First, we wanted to verify that the public charge rule announcement coincided with a sharp increase in media coverage that would drive fear and disenrollment. Figure 2 shows the number of news articles per day in four locally focused, US-based Spanish-language newspapers and the website of one major national Spanish language television network from August 2016 to June 2019. Indeed, we observed a large increase in the number of news articles mentioning the term public charge coincident with the September 2018 announcement.

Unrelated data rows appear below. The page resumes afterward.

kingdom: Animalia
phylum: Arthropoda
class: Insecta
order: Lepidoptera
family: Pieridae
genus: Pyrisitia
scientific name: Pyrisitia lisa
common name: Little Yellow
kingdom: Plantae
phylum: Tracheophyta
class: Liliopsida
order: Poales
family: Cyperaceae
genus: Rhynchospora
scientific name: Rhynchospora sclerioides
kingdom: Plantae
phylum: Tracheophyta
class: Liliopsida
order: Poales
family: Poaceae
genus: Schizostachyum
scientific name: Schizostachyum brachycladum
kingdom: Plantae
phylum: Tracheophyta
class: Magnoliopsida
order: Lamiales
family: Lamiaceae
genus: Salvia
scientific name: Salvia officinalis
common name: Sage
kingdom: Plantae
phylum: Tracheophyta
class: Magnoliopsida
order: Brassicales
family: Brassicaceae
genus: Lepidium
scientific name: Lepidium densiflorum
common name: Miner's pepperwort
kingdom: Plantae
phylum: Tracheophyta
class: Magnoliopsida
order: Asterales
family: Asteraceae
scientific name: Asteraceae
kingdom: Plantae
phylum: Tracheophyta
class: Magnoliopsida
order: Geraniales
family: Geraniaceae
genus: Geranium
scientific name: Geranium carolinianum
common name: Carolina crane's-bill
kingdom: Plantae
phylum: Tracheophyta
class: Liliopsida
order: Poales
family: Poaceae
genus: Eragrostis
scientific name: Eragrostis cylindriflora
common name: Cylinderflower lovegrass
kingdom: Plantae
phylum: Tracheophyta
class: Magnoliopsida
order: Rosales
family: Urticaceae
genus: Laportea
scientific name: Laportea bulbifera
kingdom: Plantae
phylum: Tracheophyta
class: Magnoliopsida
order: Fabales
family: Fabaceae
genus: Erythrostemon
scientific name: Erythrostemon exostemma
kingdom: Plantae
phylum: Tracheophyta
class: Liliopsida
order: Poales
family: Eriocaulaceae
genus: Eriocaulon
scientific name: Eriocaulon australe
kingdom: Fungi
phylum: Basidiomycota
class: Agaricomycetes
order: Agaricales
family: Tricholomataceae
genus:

Our main results from the DID models showed that a 1-percentage-point increase in a county’s noncitizen share was associated with a 0.1-percentage-point reduction in child Medicaid use. Applied nationwide, our findings imply that 260,000 more children lost health coverage in high- compared to low-noncitizen share counties. Figure 3 shows the impact of the public charge rule announcement graphically using an event study. We observe a decline in child Medicaid enrollment immediately after the announcement, consistent with our hypothesis that the announcement caused the decrease.
Put candidly, the administration’s pernicious misinformation campaign has had negative short- and long-term effects on child welfare. We found evidence that child enrollment in WIC declined as well – even though that program was not included in the rule. This implies that fears of safety-net use among immigrants spilled over beyond the programs directly included. Broader offers of help to noncitizens – from local or state authorities – therefore may be jeopardized by the rule as well. This is particularly dangerous when cooperation and trust in government is needed to combat the spread of COVID-19.
Our results mean that by reducing child safety-net enrollment, the public charge rule announcement increased child poverty and ill health at a time when one person’s health affects us all. Our ability to control the current pandemic in this country depends on providing treatment to all residents of the United States.
Beyond the immediate risks posed by ongoing COVID-19 spread, this reduction in enrollment in essential safety-net programs will negatively affect the children of immigrants for the rest of their lives. These outcomes are monstrous – morally, economically, and for the public’s health. The public charge rule change must be reversed, and investments made to reduce fear and restore trust in a government that works for everyone.